__Work item__
All of the data below should be written out again exactly.

__Data extracts__
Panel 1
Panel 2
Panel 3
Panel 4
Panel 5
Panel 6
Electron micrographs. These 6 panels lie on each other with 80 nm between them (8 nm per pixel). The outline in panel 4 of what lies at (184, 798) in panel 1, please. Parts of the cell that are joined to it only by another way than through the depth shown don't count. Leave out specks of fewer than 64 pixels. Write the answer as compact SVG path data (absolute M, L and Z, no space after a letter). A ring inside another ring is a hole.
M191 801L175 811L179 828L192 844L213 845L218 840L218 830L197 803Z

__Written solution__
Panel 1
Panel 2
Panel 3
Panel 4
Panel 5
Panel 6
Electron micrographs. These 6 panels lie on each other with 80 nm between them (8 nm per pixel). The outline in panel 4 of what lies at (184, 798) in panel 1, please. Parts of the cell that are joined to it only by another way than through the depth shown don't count. Leave out specks of fewer than 64 pixels. Write the answer as compact SVG path data (absolute M, L and Z, no space after a letter). A ring inside another ring is a hole.
M191 801L175 811L179 828L192 844L213 845L218 840L218 830L197 803Z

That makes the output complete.